### PROBLEM DESCRIPTION
Only one portion of the data is to be written out: from the line bearing "[384,375,457,390] Composer ->" through the line bearing "[351,472,497,487] Getting started". Write it exactly as it appears.

*** RECORDS TO PROCESS ***

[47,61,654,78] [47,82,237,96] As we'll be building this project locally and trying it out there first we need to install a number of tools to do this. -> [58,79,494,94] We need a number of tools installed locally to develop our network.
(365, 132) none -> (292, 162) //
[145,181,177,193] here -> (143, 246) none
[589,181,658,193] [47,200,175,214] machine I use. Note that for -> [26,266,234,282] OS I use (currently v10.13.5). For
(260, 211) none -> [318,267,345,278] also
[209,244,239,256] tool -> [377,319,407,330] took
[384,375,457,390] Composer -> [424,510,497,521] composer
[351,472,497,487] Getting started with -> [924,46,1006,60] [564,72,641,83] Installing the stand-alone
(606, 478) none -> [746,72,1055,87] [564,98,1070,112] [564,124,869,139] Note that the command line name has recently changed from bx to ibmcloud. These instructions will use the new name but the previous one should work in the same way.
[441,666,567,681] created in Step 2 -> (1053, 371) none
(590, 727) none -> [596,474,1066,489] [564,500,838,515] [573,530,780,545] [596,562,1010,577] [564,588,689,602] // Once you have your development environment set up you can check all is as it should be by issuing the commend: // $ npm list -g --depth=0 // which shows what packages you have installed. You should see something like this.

*** End of RECORDS TO PROCESS ***
*** RECORDS TO PROCESS ***

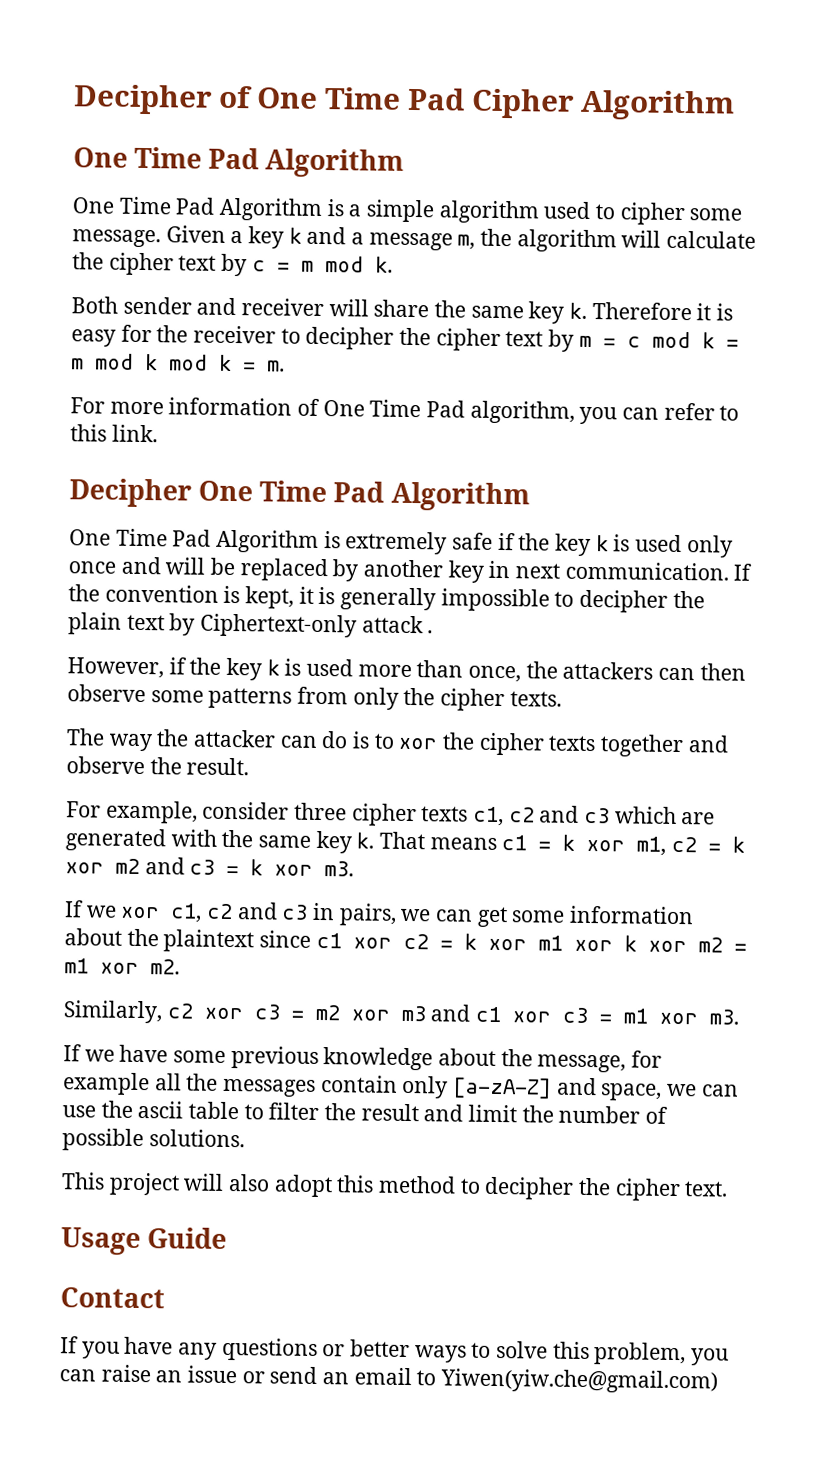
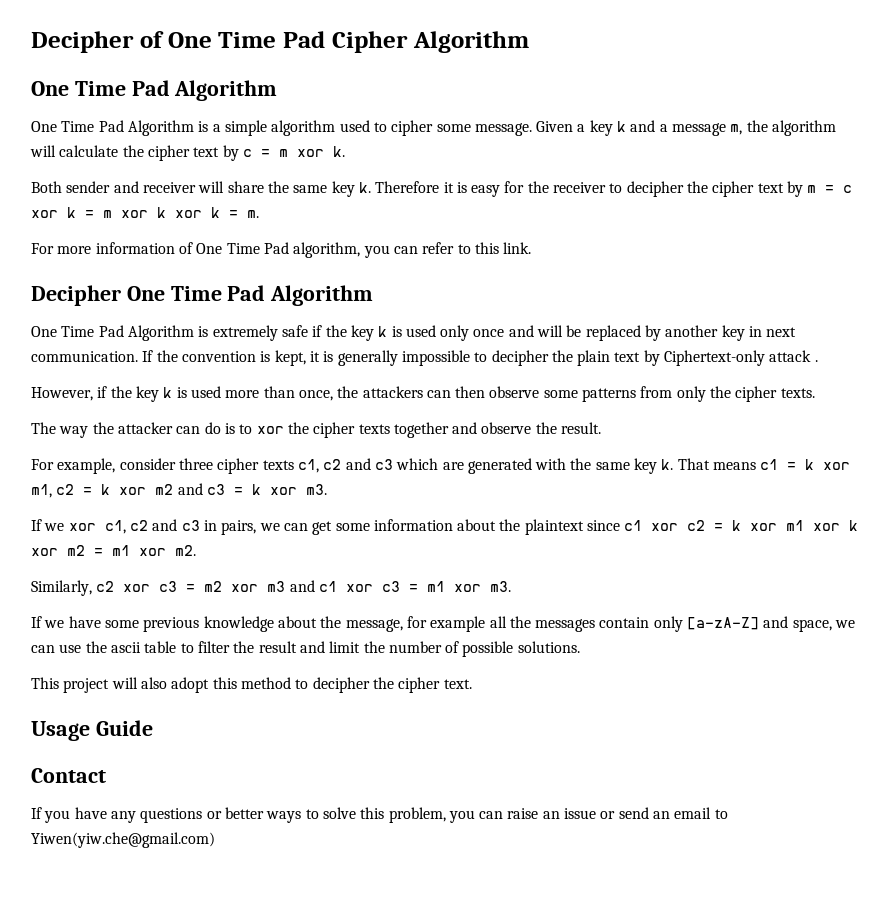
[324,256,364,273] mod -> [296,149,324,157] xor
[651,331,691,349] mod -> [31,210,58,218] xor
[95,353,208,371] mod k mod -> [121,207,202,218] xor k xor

*** End of RECORDS TO PROCESS ***

### RESPONSE
[384,375,457,390] Composer -> [424,510,497,521] composer
[351,472,497,487] Getting started with -> [924,46,1006,60] [564,72,641,83] Installing the stand-alone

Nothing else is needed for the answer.